***** Input rows

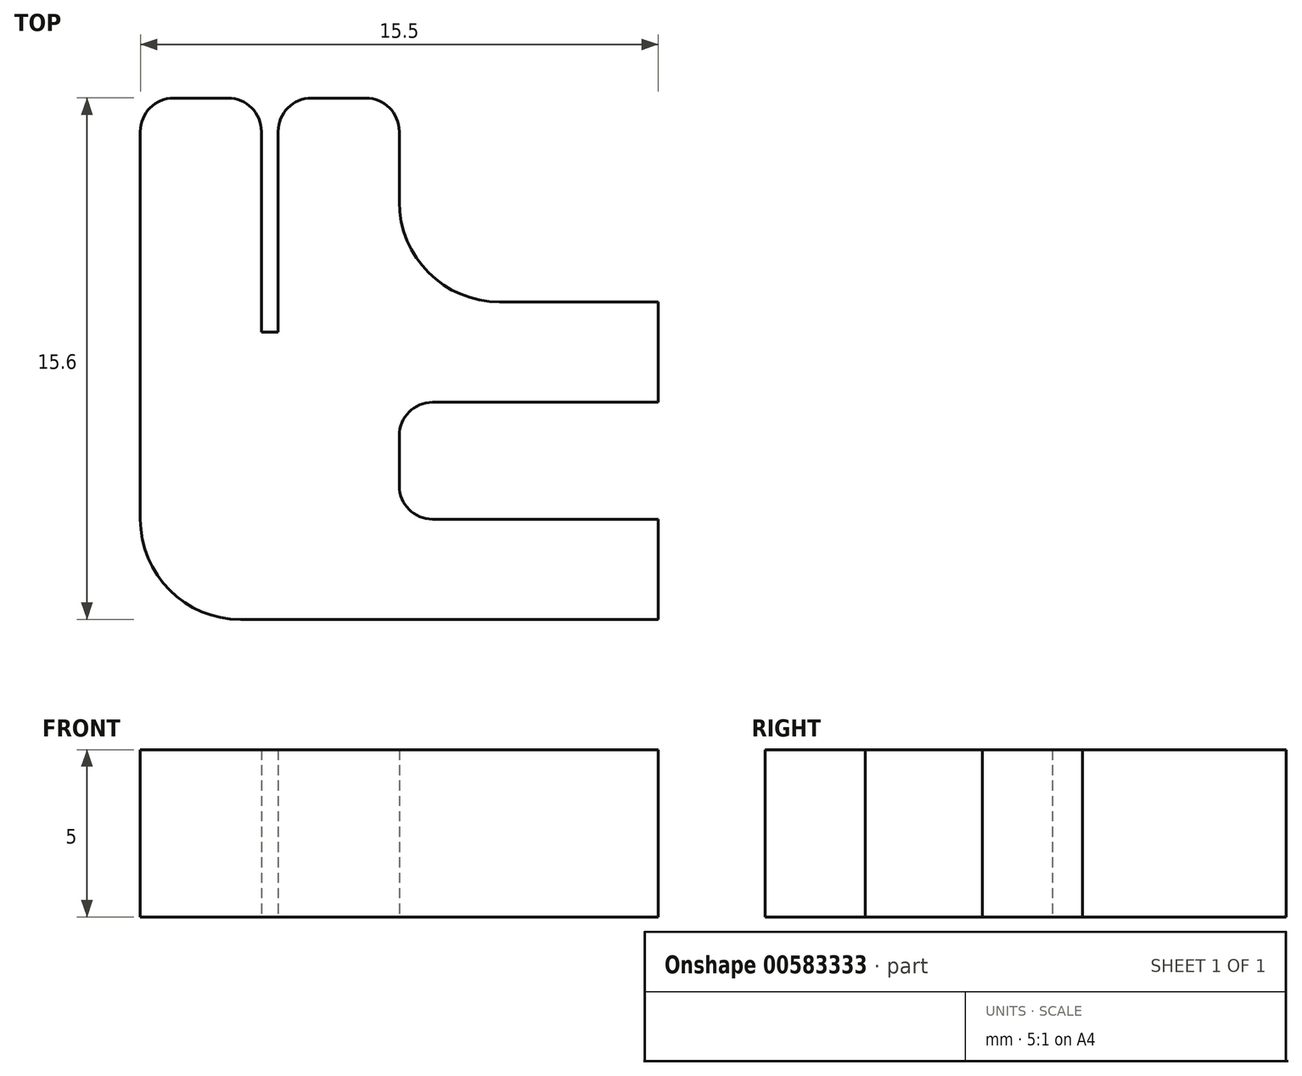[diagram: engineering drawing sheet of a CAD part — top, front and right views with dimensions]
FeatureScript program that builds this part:
annotation { "Feature Type Name" : "Feature", "Feature Type Description" : "" }
export const myFeature = defineFeature(function(context is Context, id is Id, definition is map)
    precondition{}
    {
        {
            var Q0;
            Q0=qCreatedBy(makeId("Top.planeOp"),FACE);
            var sketch = newSketch(context, id + "F0", { "sketchPlane" : qUnion([Q0])});
            skLineSegment(sketch, "E0.bottom", {"start": v(-36, 42.24) * mm, "end": v(-34.37, 42.24) * mm});
            skLineSegment(sketch, "E0.top", {"start": v(-34, 26.64) * mm, "end": v(-21.5, 26.64) * mm});
            skLineSegment(sketch, "E0.left", {"start": v(-37, 41.24) * mm, "end": v(-37, 29.64) * mm});
            skLineSegment(sketch, "E0.right", {"start": v(-21.5, 36.14) * mm, "end": v(-21.5, 33.14) * mm});
            skPoint(sketch, "E1.visualSharp", {"position": v(-37, 26.64) * mm});
            skArc(sketch, "E1.filletArc", {"start": v(-37, 29.64) * mm, "mid": v(-36.11, 27.51) * mm, "end": v(-34, 26.64) * mm});
            skLineSegment(sketch, "E2", {"start": v(-21.5, 26.64) * mm, "end": v(-21.5, 29.64) * mm});
            skLineSegment(sketch, "E3", {"start": v(-21.5, 29.64) * mm, "end": v(-28.24, 29.64) * mm});
            skLineSegment(sketch, "E4", {"start": v(-21.5, 33.14) * mm, "end": v(-28.24, 33.14) * mm});
            skLineSegment(sketch, "E5", {"start": v(-29.24, 32.14) * mm, "end": v(-29.24, 30.64) * mm});
            skPoint(sketch, "E6.orphan", {"position": v(-37, 33.14) * mm});
            skLineSegment(sketch, "E7", {"start": v(-29.24, 39.14) * mm, "end": v(-29.24, 41.24) * mm});
            skLineSegment(sketch, "E8", {"start": v(-21.5, 33.14) * mm, "end": v(-21.5, 36.14) * mm});
            skLineSegment(sketch, "E9", {"start": v(-21.5, 36.14) * mm, "end": v(-26.24, 36.14) * mm});
            skPoint(sketch, "E10.visualSharp", {"position": v(-29.24, 36.14) * mm});
            skArc(sketch, "E10.filletArc", {"start": v(-29.24, 39.14) * mm, "mid": v(-28.36, 37.01) * mm, "end": v(-26.24, 36.14) * mm});
            skPoint(sketch, "E11.visualSharp", {"position": v(-29.24, 33.14) * mm});
            skArc(sketch, "E11.filletArc", {"start": v(-28.24, 33.14) * mm, "mid": v(-28.95, 32.84) * mm, "end": v(-29.24, 32.14) * mm});
            skPoint(sketch, "E12.visualSharp", {"position": v(-29.24, 29.64) * mm});
            skArc(sketch, "E12.filletArc", {"start": v(-29.24, 30.64) * mm, "mid": v(-28.95, 29.93) * mm, "end": v(-28.24, 29.64) * mm});
            skLineSegment(sketch, "E13.trimOffspring", {"start": v(-21.5, 29.64) * mm, "end": v(-21.5, 26.64) * mm});
            skPoint(sketch, "E14.orphan", {"position": v(-21.5, 42.24) * mm});
            skLineSegment(sketch, "E15.top", {"start": v(-33.37, 35.24) * mm, "end": v(-32.87, 35.24) * mm});
            skLineSegment(sketch, "E15.left", {"start": v(-33.37, 41.24) * mm, "end": v(-33.37, 35.24) * mm});
            skLineSegment(sketch, "E15.right", {"start": v(-32.87, 41.24) * mm, "end": v(-32.87, 35.24) * mm});
            skLineSegment(sketch, "E16.trimOffspring", {"start": v(-31.87, 42.24) * mm, "end": v(-30.24, 42.24) * mm});
            skPoint(sketch, "E17.end.orphan", {"position": v(-32.87, 42.24) * mm});
            skPoint(sketch, "E18.visualSharp", {"position": v(-33.37, 42.24) * mm});
            skArc(sketch, "E18.filletArc", {"start": v(-33.37, 41.24) * mm, "mid": v(-33.66, 41.94) * mm, "end": v(-34.37, 42.24) * mm});
            skArc(sketch, "E19.filletArc", {"start": v(-31.87, 42.24) * mm, "mid": v(-32.58, 41.94) * mm, "end": v(-32.87, 41.24) * mm});
            skPoint(sketch, "E20.visualSharp", {"position": v(-29.24, 42.24) * mm});
            skArc(sketch, "E20.filletArc", {"start": v(-29.24, 41.24) * mm, "mid": v(-29.54, 41.94) * mm, "end": v(-30.24, 42.24) * mm});
            skPoint(sketch, "E21.visualSharp", {"position": v(-37, 42.24) * mm});
            skArc(sketch, "E21.filletArc", {"start": v(-36, 42.24) * mm, "mid": v(-36.7, 41.94) * mm, "end": v(-37, 41.24) * mm});
            skSolve(sketch);
        }
        {
            var Q0;
            Q0=makeQuery(id+"F0.imprint","IMPRINT",FACE,{"disambiguationData":[TD([[makeQuery(id+"F0.imprint","IMPRINT",EDGE,{"derivedFrom":sQuery(id+"F0.wireOp",EDGE,"E0.bottom")}),-1.0]])]});
            extrude(context, id + "F1", {"entities" : qUnion([Q0]), "depth" : 5 * mm, "offsetDistance" : 25 * mm});
        }
    });
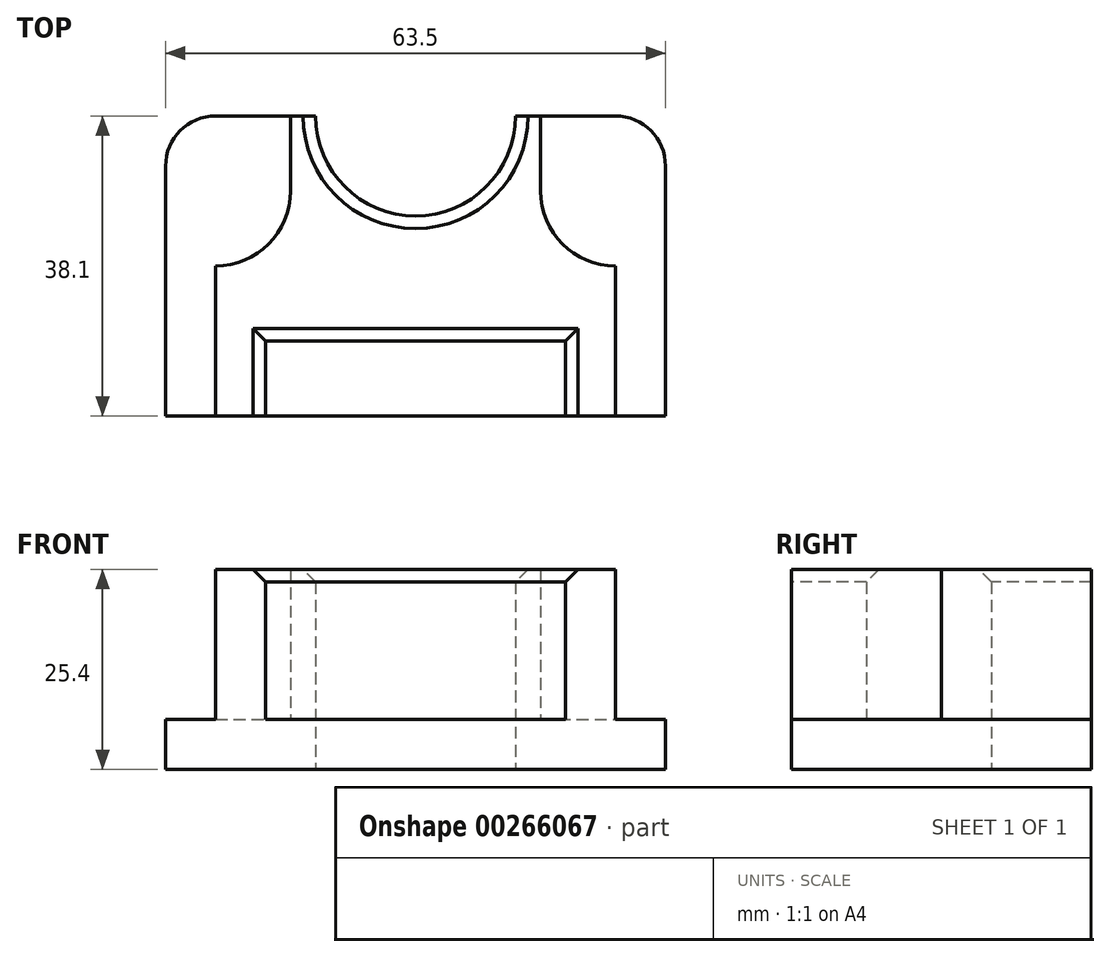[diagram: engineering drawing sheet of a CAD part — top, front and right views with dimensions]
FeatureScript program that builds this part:
annotation { "Feature Type Name" : "Feature", "Feature Type Description" : "" }
export const myFeature = defineFeature(function(context is Context, id is Id, definition is map)
    precondition{}
    {
        {
            var Q0;
            Q0=qCreatedBy(makeId("Top.planeOp"),FACE);
            var sketch = newSketch(context, id + "F0", { "sketchPlane" : qUnion([Q0])});
            skLineSegment(sketch, "E0.bottom", {"start": v(0, 0) * mm, "end": v(63.5, 0) * mm});
            skLineSegment(sketch, "E0.top", {"start": v(0, -38.1) * mm, "end": v(63.5, -38.1) * mm});
            skLineSegment(sketch, "E0.left", {"start": v(0, 0) * mm, "end": v(0, -38.1) * mm});
            skLineSegment(sketch, "E0.right", {"start": v(63.5, 0) * mm, "end": v(63.5, -38.1) * mm});
            skSolve(sketch);
        }
        {
            var Q0;
            Q0 = qSketchRegion(id + "F0", true);
            extrude(context, id + "F1", {"entities" : qUnion([Q0]), "depth" : 6.35 * mm});
        }
        {
            var Q0;
            Q0=makeQuery(id+"F1.opExtrude","CAP_FACE",FACE,{"disambiguationData":[OSD([sQuery(id+"F0.wireOp",EDGE,"E0.bottom"),sQuery(id+"F0.wireOp",EDGE,"E0.top"),sQuery(id+"F0.wireOp",EDGE,"E0.left"),sQuery(id+"F0.wireOp",EDGE,"E0.right")])],"isStart":false});
            var sketch = newSketch(context, id + "F2", { "sketchPlane" : qUnion([Q0])});
            skLineSegment(sketch, "E1", {"start": v(6.35, -38.1) * mm, "end": v(6.35, -19.05) * mm});
            skLineSegment(sketch, "E2", {"start": v(57.15, -38.1) * mm, "end": v(57.15, -19.05) * mm});
            skLineSegment(sketch, "E3", {"start": v(6.35, -38.1) * mm, "end": v(12.7, -38.1) * mm});
            skLineSegment(sketch, "E4", {"start": v(57.15, -38.1) * mm, "end": v(50.8, -38.1) * mm});
            skLineSegment(sketch, "E5", {"start": v(12.7, -38.1) * mm, "end": v(12.7, -28.58) * mm});
            skLineSegment(sketch, "E6", {"start": v(50.8, -38.1) * mm, "end": v(50.8, -28.58) * mm});
            skLineSegment(sketch, "E7", {"start": v(50.8, -28.58) * mm, "end": v(12.7, -28.58) * mm});
            skLineSegment(sketch, "E8", {"start": v(15.87, 0) * mm, "end": v(19.05, 0) * mm});
            skArc(sketch, "E9", {"start": v(6.35, -19.05) * mm, "mid": v(13.09, -16.26) * mm, "end": v(15.88, -9.53) * mm});
            skLineSegment(sketch, "E10", {"start": v(15.88, -9.53) * mm, "end": v(15.87, 0) * mm});
            skArc(sketch, "E11", {"start": v(57.15, -19.05) * mm, "mid": v(50.41, -16.26) * mm, "end": v(47.62, -9.53) * mm});
            skLineSegment(sketch, "E12", {"start": v(47.62, -9.53) * mm, "end": v(47.62, 0) * mm});
            skLineSegment(sketch, "E13", {"start": v(47.62, 0) * mm, "end": v(44.45, 0) * mm});
            skArc(sketch, "E14", {"start": v(44.45, 0) * mm, "mid": v(31.75, -12.7) * mm, "end": v(19.05, 0) * mm});
            skSolve(sketch);
        }
        {
            var Q0;
            Q0 = qSketchRegion(id + "F2", true);
            extrude(context, id + "F3", {"entities" : qUnion([Q0]), "operationType" : NewBodyOperationType.ADD, "depth" : 19.05 * mm});
        }
        {
            var Q0;
            {var subQ0=sQuery(id+"F0.wireOp",EDGE,"E0.bottom");Q0=makeQuery(id+"F3.boolean.opBoolean","SPLIT",FACE,{"disambiguationData":[TD([makeQuery(id+"F3.opExtrude","SWEPT_FACE",FACE,{"disambiguationData":[OSD([sQuery(id+"F2.wireOp",EDGE,"E14")])]})])],"derivedFrom":makeQuery(id+"F1.opExtrude","CAP_FACE",FACE,{"disambiguationData":[OSD([subQ0,sQuery(id+"F0.wireOp",EDGE,"E0.top"),sQuery(id+"F0.wireOp",EDGE,"E0.left"),sQuery(id+"F0.wireOp",EDGE,"E0.right")])],"isStart":false})});}
            extrude(context, id + "F4", {"entities" : qUnion([Q0]), "operationType" : NewBodyOperationType.REMOVE, "oppositeDirection" : true, "depth" : 25.4 * mm});
        }
        {
            var Q0;
            Q0=makeQuery(id+"F3.opExtrude","CAP_EDGE",EDGE,{"disambiguationData":[OSD([sQuery(id+"F2.wireOp",EDGE,"E5")])],"isStart":false});
            var Q1;
            Q1=makeQuery(id+"F3.opExtrude","CAP_EDGE",EDGE,{"disambiguationData":[OSD([sQuery(id+"F2.wireOp",EDGE,"E7")])],"isStart":false});
            var Q2;
            Q2=makeQuery(id+"F3.opExtrude","CAP_EDGE",EDGE,{"disambiguationData":[OSD([sQuery(id+"F2.wireOp",EDGE,"E6")])],"isStart":false});
            var Q3;
            Q3=makeQuery(id+"F3.opExtrude","CAP_EDGE",EDGE,{"disambiguationData":[OSD([sQuery(id+"F2.wireOp",EDGE,"E14")])],"isStart":false});
            chamfer(context, id + "F5", {"entities" : qUnion([Q0, Q1, Q2, Q3]), "width" : 1.59 * mm, "tangentPropagation" : true});
        }
        {
            var Q0;
            {var subQ0=sQuery(id+"F0.wireOp",EDGE,"E0.left");var subQ1=sQuery(id+"F0.wireOp",EDGE,"E0.top");var subQ2=sQuery(id+"F0.wireOp",EDGE,"E0.bottom");Q0=makeQuery(id+"F3.boolean.opBoolean","SPLIT",FACE,{"disambiguationData":[TD([makeQuery(id+"F1.opExtrude","SWEPT_FACE",FACE,{"disambiguationData":[OSD([subQ0])]})])],"derivedFrom":makeQuery(id+"F1.opExtrude","CAP_FACE",FACE,{"disambiguationData":[OSD([subQ2,subQ1,subQ0,sQuery(id+"F0.wireOp",EDGE,"E0.right")])],"isStart":false})});}
            var sketch = newSketch(context, id + "F6", { "sketchPlane" : qUnion([Q0])});
            skLineSegment(sketch, "E15", {"start": v(0, 0) * mm, "end": v(6.35, 0) * mm});
            skArc(sketch, "E16", {"start": v(0, -6.35) * mm, "mid": v(1.86, -1.86) * mm, "end": v(6.35, 0) * mm});
            skLineSegment(sketch, "E17", {"start": v(0, -6.35) * mm, "end": v(0, 0) * mm});
            skSolve(sketch);
        }
        {
            var Q0;
            Q0 = qSketchRegion(id + "F6", true);
            extrude(context, id + "F7", {"entities" : qUnion([Q0]), "operationType" : NewBodyOperationType.REMOVE, "oppositeDirection" : true, "depth" : 25.4 * mm});
        }
        {
            var Q0;
            {var subQ0=sQuery(id+"F0.wireOp",EDGE,"E0.right");var subQ1=sQuery(id+"F0.wireOp",EDGE,"E0.top");var subQ2=sQuery(id+"F0.wireOp",EDGE,"E0.bottom");Q0=makeQuery(id+"F3.boolean.opBoolean","SPLIT",FACE,{"disambiguationData":[TD([makeQuery(id+"F1.opExtrude","SWEPT_FACE",FACE,{"disambiguationData":[OSD([subQ0])]})])],"derivedFrom":makeQuery(id+"F1.opExtrude","CAP_FACE",FACE,{"disambiguationData":[OSD([subQ2,subQ1,sQuery(id+"F0.wireOp",EDGE,"E0.left"),subQ0])],"isStart":false})});}
            var sketch = newSketch(context, id + "F8", { "sketchPlane" : qUnion([Q0])});
            skLineSegment(sketch, "E18", {"start": v(63.5, 0) * mm, "end": v(57.15, 0) * mm});
            skLineSegment(sketch, "E19", {"start": v(63.5, -6.35) * mm, "end": v(63.5, 0) * mm});
            skArc(sketch, "E20", {"start": v(63.5, -6.35) * mm, "mid": v(61.64, -1.86) * mm, "end": v(57.15, 0) * mm});
            skSolve(sketch);
        }
        {
            var Q0;
            Q0 = qSketchRegion(id + "F8", true);
            extrude(context, id + "F9", {"entities" : qUnion([Q0]), "operationType" : NewBodyOperationType.REMOVE, "oppositeDirection" : true, "depth" : 25.4 * mm});
        }
    });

**********

**What is required**: Reproduce without alteration everything from the start of the items down to the line containing "v(-37, 26.64) *", including that line, and omit the pictures.

**Solution**:
[diagram: engineering drawing sheet of a CAD part — top, front and right views with dimensions]
FeatureScript program that builds this part:
annotation { "Feature Type Name" : "Feature", "Feature Type Description" : "" }
export const myFeature = defineFeature(function(context is Context, id is Id, definition is map)
    precondition{}
    {
        {
            var Q0;
            Q0=qCreatedBy(makeId("Top.planeOp"),FACE);
            var sketch = newSketch(context, id + "F0", { "sketchPlane" : qUnion([Q0])});
            skLineSegment(sketch, "E0.bottom", {"start": v(-36, 42.24) * mm, "end": v(-34.37, 42.24) * mm});
            skLineSegment(sketch, "E0.top", {"start": v(-34, 26.64) * mm, "end": v(-21.5, 26.64) * mm});
            skLineSegment(sketch, "E0.left", {"start": v(-37, 41.24) * mm, "end": v(-37, 29.64) * mm});
            skLineSegment(sketch, "E0.right", {"start": v(-21.5, 36.14) * mm, "end": v(-21.5, 33.14) * mm});
            skPoint(sketch, "E1.visualSharp", {"position": v(-37, 26.64) * mm});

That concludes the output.